I recently argued in the Blog that if Wal-Mart reduced their net profit margin by 0.27%, they could raise wages by $2/hour with a marginal effect on stockholders because most buy and hold. My Blog colleague commented that it was traders that would transform that marginal effect into major by rabble rousing the market about the company missing earnings goals.

I think it is important to pursue clarity on this process. Let’s start with the standard financial theory axiom that markets are fairly efficient – meaning stock prices reflect all available information given to the market. Traders then impound this information into prices. If Wal-Mart just raises wages for no reason, the stock price has to go down because this will negatively impact earnings and future earnings are a determinant of today’s stock price. While many investors buy and hold, I agree with my colleague that there are enough shares traded each day to have a considerable impact on the stock price.

Wal-Mart could argue that raising wages could actually help their bottom line, though. The reason is that this move may get politicians, advocacy groups, etc. off of their back and they would have to spend less money fighting them off and trying to defend themselves. If this is the case, Wal-Mart needs to spell this information out to the market and the true impact will be priced accordingly by traders in the market.

In a classic study (Rendleman, et. al, “Empirical Anomalies Based on Unexpected Earnings and the Importance of Risk Adjustments,” Journal of Financial Economics 10 (1982), it was shown that issuing earnings, without providing clear information why, tends to cause lingering effects on the stock price. This study segregated stocks based on earning surprises (ten deciles). Stocks which experience positive earning surprises tend to drift upwards after the announcement and stocks which experience negative earning surprises tend to drift downwards. Therefore, if Wal-Mart uses its PR juggernaut to prepare the market for a policy change that involves earnings adjustments thereby avoiding surprises, downward drifts can be minimal or non existent depriving management and stockholders with a justification for not paying its employees a living wage.

3 Comments:

Blogger KISSWeb said...

Isn't it intuitive that a sudden or rapid increase in pay from, say, $16,000 to $20,000 -- especially if the other family wage-earner can get something similar) will pay great dividends (figuratively, maybe more literally, too) in higher worker morale and better productivity?
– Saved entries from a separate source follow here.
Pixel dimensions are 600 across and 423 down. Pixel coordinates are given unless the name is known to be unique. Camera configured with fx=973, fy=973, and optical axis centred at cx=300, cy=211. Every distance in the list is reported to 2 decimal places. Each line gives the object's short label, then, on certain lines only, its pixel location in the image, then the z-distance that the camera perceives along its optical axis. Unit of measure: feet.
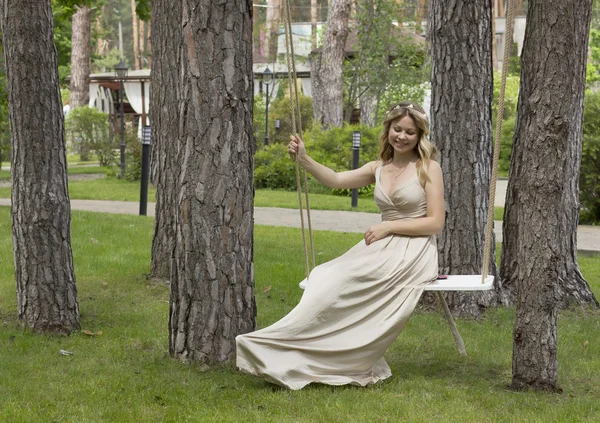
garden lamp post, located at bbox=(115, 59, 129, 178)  78.95
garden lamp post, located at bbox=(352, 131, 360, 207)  52.80
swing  15.24
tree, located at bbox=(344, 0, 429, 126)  91.91
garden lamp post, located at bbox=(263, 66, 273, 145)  88.71
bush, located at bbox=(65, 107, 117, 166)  84.79
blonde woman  16.25
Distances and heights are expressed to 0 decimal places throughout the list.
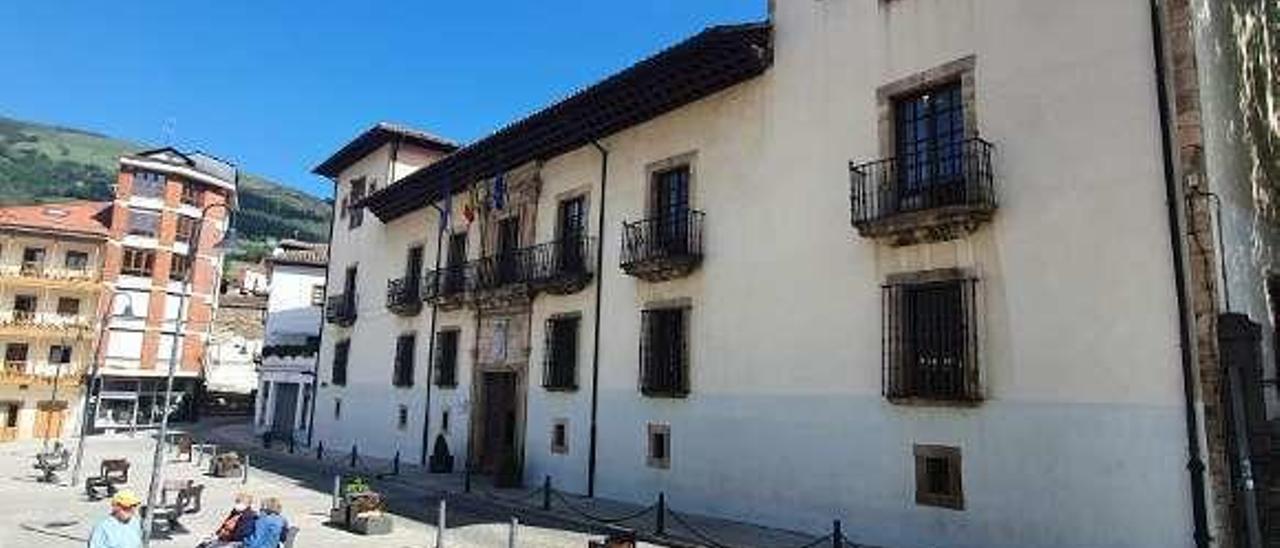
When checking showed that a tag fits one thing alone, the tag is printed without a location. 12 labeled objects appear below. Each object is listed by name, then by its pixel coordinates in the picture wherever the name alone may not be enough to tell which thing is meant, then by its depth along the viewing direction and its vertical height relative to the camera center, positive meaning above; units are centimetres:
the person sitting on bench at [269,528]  1105 -163
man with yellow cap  883 -136
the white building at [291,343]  3894 +273
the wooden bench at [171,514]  1548 -210
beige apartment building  4422 +391
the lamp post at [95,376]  4452 +92
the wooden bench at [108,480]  2059 -205
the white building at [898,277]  1177 +244
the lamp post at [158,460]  1351 -103
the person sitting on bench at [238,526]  1223 -180
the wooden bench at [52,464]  2411 -201
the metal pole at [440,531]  1424 -205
It's a lot easier to encourage smiling at the customer after you've given out a big raise.

5:37 PM  
Blogger ChiTom said...

Excellent! Thank you (both)-- always more to learn. I favor the raises, but wanted to see why and how Wal-Mart might be persuaded of reasonable corporate self-interest.

10:12 PM  
Anonymous Anonymous said...

There are proven benefits in providing fair compensation as illustrated by Cosco which pays substantially higher wages than Wal-Mart but is more profitable as noted by this author in the Blog at the end of last year.